After all the bravado and decisive action from the House, the Senate and the White House quickly distanced themselves from the punitive bill. By the time the Sunday talk shows exposed the House’s lunacy, the House itself quickly backed down from their position and let the bill die a very quiet death.
At times like these, we should pause to reflect (in gratitude) on the wisdom of the founding fathers. They foresaw that the House of Representatives would be populist in nature, blowing in the wind of public opinion (paddling as fast as they can whenever they are startled) and established the Senate to be a more deliberative body that would resist reactionary populism in favor of reason and deliberation. Doesn’t always work but it certainly did this time.
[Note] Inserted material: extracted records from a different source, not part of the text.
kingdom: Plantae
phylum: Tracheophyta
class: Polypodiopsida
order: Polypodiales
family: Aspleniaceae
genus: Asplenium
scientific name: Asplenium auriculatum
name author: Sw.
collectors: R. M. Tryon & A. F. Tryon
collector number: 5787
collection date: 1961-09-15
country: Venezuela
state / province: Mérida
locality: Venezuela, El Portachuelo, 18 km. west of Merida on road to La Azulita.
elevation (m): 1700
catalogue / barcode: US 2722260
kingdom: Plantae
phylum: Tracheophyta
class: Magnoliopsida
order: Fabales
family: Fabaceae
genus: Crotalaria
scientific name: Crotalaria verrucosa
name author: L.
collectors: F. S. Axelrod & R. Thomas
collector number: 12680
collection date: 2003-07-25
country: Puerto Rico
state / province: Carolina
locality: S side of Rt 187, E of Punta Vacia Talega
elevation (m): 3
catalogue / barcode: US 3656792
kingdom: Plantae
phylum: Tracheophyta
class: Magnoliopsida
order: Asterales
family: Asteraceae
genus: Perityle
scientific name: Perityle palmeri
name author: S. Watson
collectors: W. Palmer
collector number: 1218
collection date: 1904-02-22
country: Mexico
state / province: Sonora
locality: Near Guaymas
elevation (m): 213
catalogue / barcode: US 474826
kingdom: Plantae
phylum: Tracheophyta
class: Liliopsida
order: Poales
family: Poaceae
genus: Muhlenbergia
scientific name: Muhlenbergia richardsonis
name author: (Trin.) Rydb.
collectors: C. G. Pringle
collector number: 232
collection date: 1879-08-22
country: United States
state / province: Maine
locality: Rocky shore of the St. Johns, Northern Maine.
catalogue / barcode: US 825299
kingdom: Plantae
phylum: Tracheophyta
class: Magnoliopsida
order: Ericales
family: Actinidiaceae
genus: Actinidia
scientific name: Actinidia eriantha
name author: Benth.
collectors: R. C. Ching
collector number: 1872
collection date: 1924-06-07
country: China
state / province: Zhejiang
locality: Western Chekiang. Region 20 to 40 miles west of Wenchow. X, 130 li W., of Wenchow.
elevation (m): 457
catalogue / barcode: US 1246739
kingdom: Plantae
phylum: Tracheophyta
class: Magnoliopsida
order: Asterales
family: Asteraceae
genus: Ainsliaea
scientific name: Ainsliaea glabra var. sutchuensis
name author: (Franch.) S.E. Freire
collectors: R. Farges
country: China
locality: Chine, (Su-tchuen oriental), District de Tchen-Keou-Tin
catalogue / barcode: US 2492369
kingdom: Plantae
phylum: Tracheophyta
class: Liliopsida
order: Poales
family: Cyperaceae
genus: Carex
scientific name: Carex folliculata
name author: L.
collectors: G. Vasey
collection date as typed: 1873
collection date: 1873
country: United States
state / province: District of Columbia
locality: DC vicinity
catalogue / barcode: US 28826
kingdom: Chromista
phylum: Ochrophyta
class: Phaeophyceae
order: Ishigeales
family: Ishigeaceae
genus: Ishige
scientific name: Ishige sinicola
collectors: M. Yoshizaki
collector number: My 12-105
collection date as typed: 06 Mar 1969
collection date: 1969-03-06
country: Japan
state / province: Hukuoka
Since nature did not equip the red eared sliders with reason, just a flight instinct, and since Congress seems to be similarly equipped, it is left to us to shape their environment so they react to us (the people) in a way that benefits the nation. Since they won’t/can’t do the right thing, we must. And we do this by getting involved in the public debate. When we do, our congressional red eared sliders will begin paddling when we want them to and will paddle in the direction that we want. We need to guide them with our collective voices.
Epilogue:
With all of the hullabaloo the AIG bonuses, I’ll bet you haven’t heard a single word that failed Fannie Mae and Freddie Mac (also newly nationalized entities) have been approved to dispense more than $200 million in bonuses. Not a peep from Congress or the press. Makes one wonder about the depths of hypocrisy?